Text excerpt:
○ ○ ○ ○

It seems that the debate falls into two camps. Union leaders and their supporters argue that even if the choice is “between two evils,” an endorsement is needed. They articulate an approach that claims that in today’s political environment, the practical must take the place of the principle.
In fact, a particularly honest union leader recently told me when it came to whether to endorse Malloy or make no endorsement was the real fear that if Malloy won he would actually increase his war on teachers and the teaching profession.
On the other side of the argument are those of us who say that the organization representing teachers simply cannot overlook the fact that Malloy is the only Democratic governor in the country to propose doing away with teacher tenure and repealing collective bargaining for teachers in the lowest performing schools.
And that any normal political candidate would have worked diligently to persuade teachers that he understood that he had been wrong to propose doing away with tenure; that given a second term he would de-couple teacher evaluation from unfair standardized testing; that he would settle the critically important CCEJF school funding lawsuit in order to ensure that long after he has left office Connecticut would have a school funding formula that was both constitutional and successfully guaranteed that every Connecticut public school had the resources need to ensure their students had the education they deserved.
In Governor Malloy’s case, he refused to make the necessary changes to his policy agenda.
A very similar situation has taken place in New Jersey, where Corey Booker, a true favorite of the corporate education reform industry took, has taken the same basic approach to education reform and like Malloy, has pledged to “stay the course” on their anti-public education crusade.
And in New Jersey, like Connecticut, the unions caved in and handed their support to people who have spent years knocking down and stomping on teachers, parents and our public schools.
Here in Connecticut the CEA and AFT-CT endorsements of Malloy have ignited a long overdue debate about the role of leadership and the inherent conflict that exists between those on the “inside” and those on the “outside.”
A union leader who I have a lot respect for recently posted a note saying,
“The Koch brothers would be proud, Jonathan Pelto for your efforts to undermine the largest union in the state, and Connecticut teachers’ strongest voice in the policy arena. It’s easy to throw stones from the outside.”

○ ○ ○ ○

Assigned task a: Rewrite the records starting at the line that has "The chart shows" and continuing through the last of them, putting "wedge" where "slice" appears and changing nothing else. Leave out the pictures.

Extracted entries:
○ ○ ○ ○

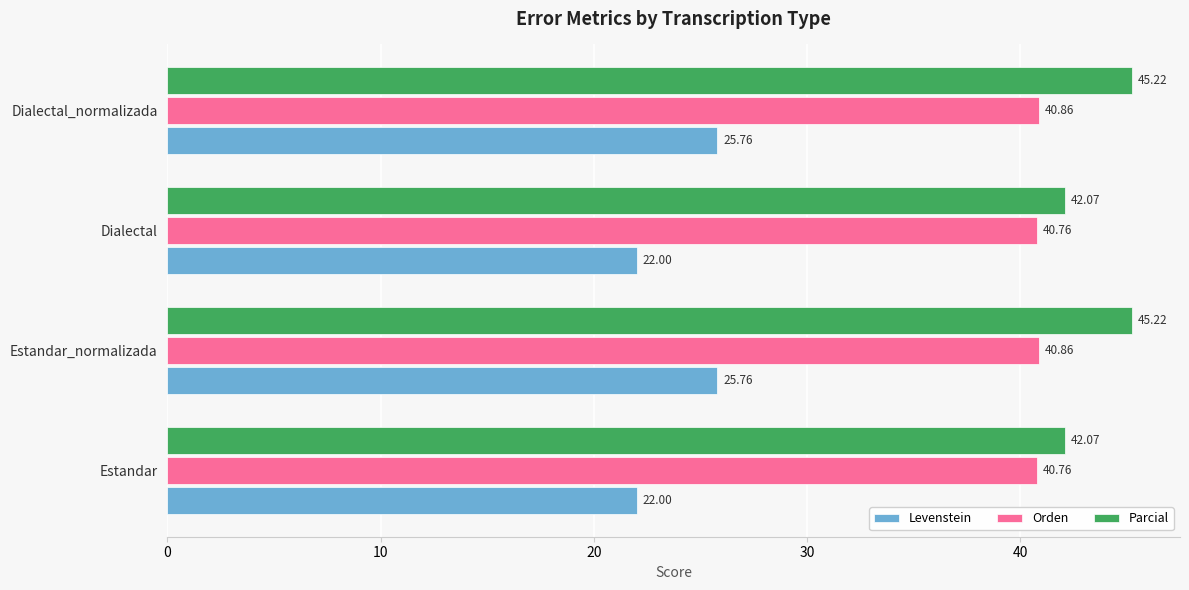

Which series has the widest spread of values?

Levenstein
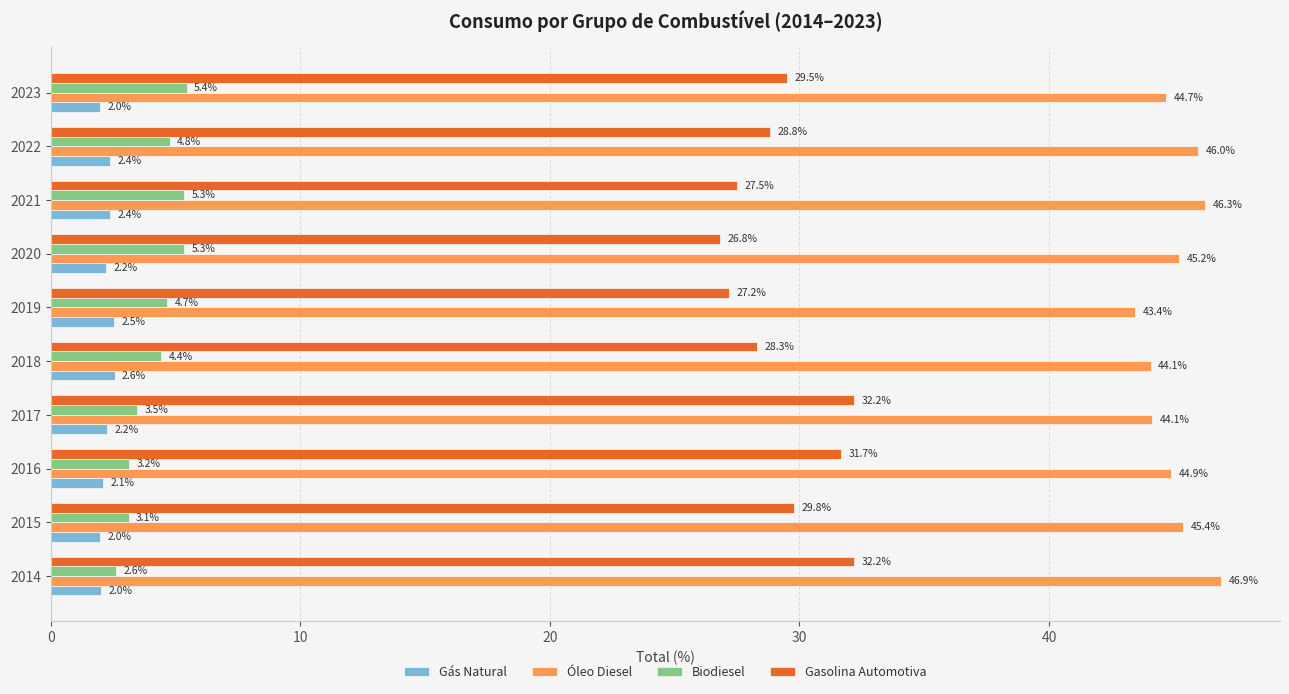

What is the difference between the maximum and minimum values in the Gasolina Automotiva series?

5.4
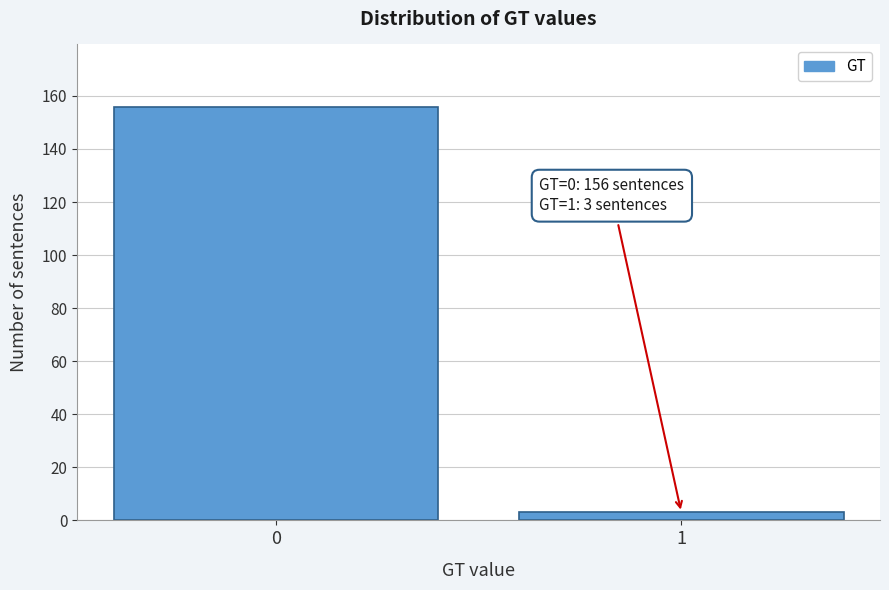

Reading right to left, list all the values displayed in this chart.

3	156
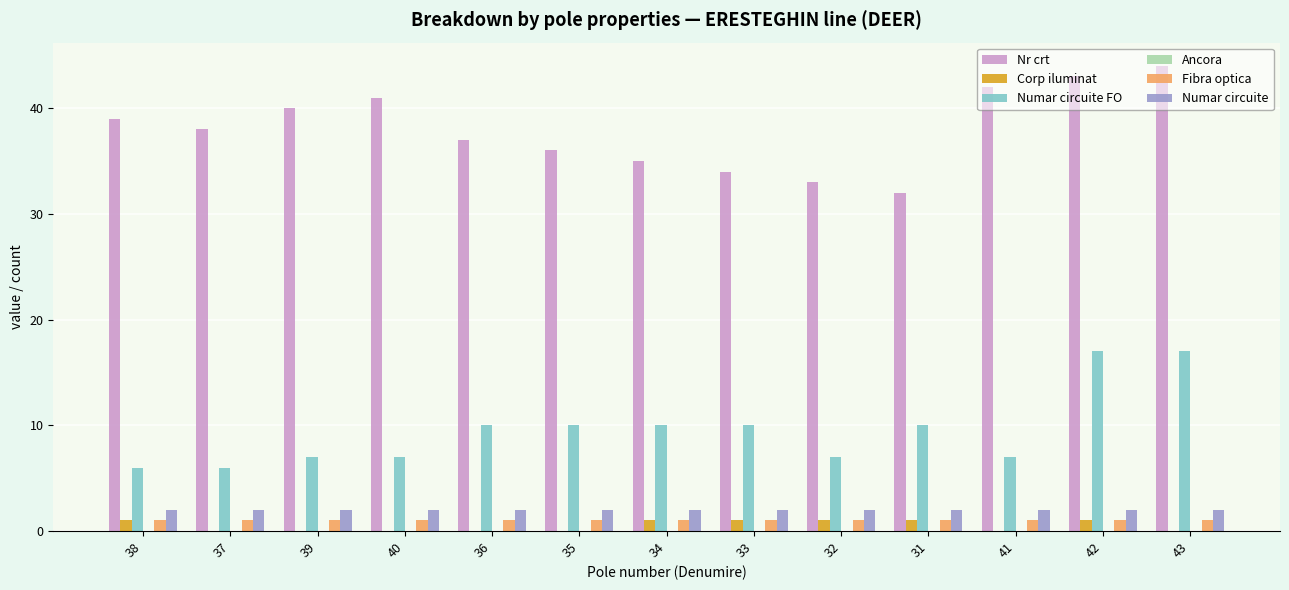

Which category has the highest value in the Nr crt series?

43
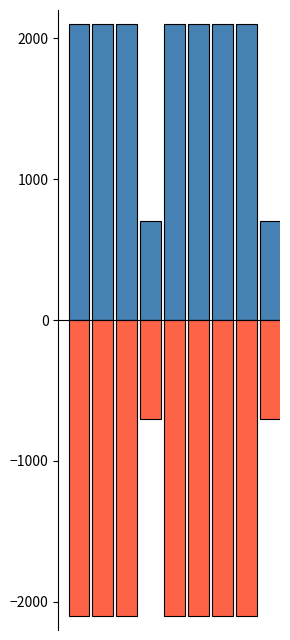

How many bars are there in total?

18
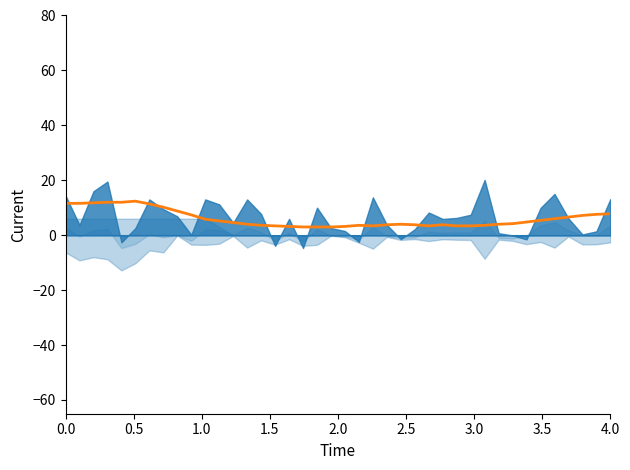

Approximately how many times larger is the value at 1.0 compared to 0.5?

1.0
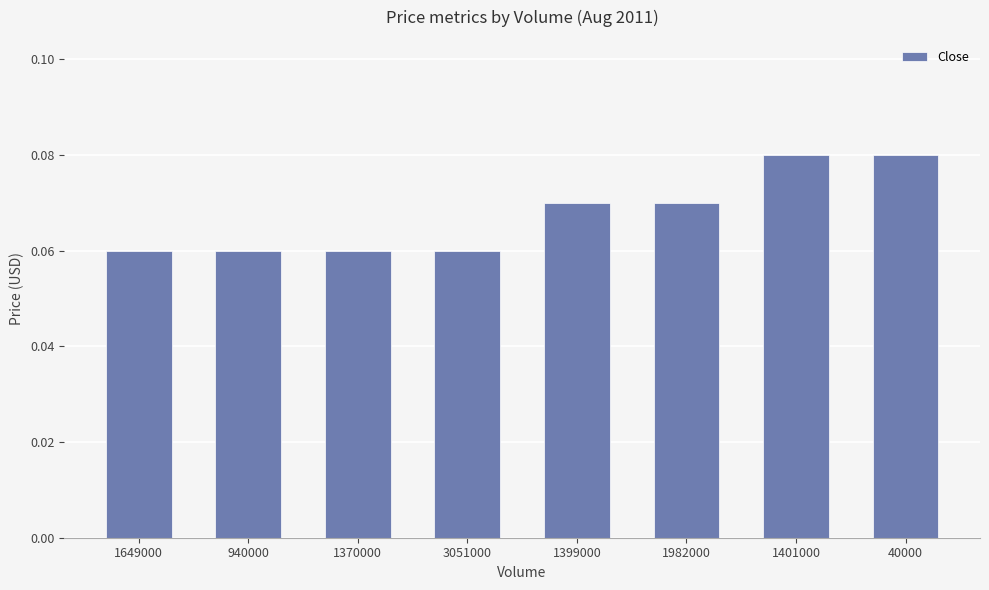

The chart shows a value of 0.0 at 1401000. True or false?

False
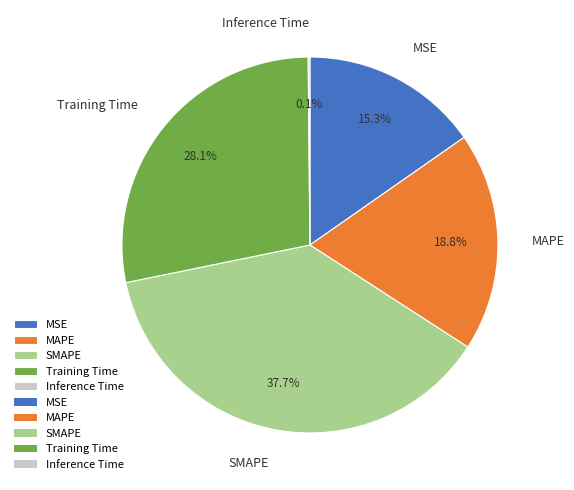

Which slice is the largest?

SMAPE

○ ○ ○ ○

Assigned task b: From the passage on the union endorsements of Malloy, reproduce the wording starting at "In Governor Malloy’s" and ending after "anti-public education crusade.".

Written solution a:
The chart shows a value of 0.0 at 1401000. True or false?

False

Which wedge is the largest?

SMAPE

Written solution b:
In Governor Malloy’s case, he refused to make the necessary changes to his policy agenda.
A very similar situation has taken place in New Jersey, where Corey Booker, a true favorite of the corporate education reform industry took, has taken the same basic approach to education reform and like Malloy, has pledged to “stay the course” on their anti-public education crusade.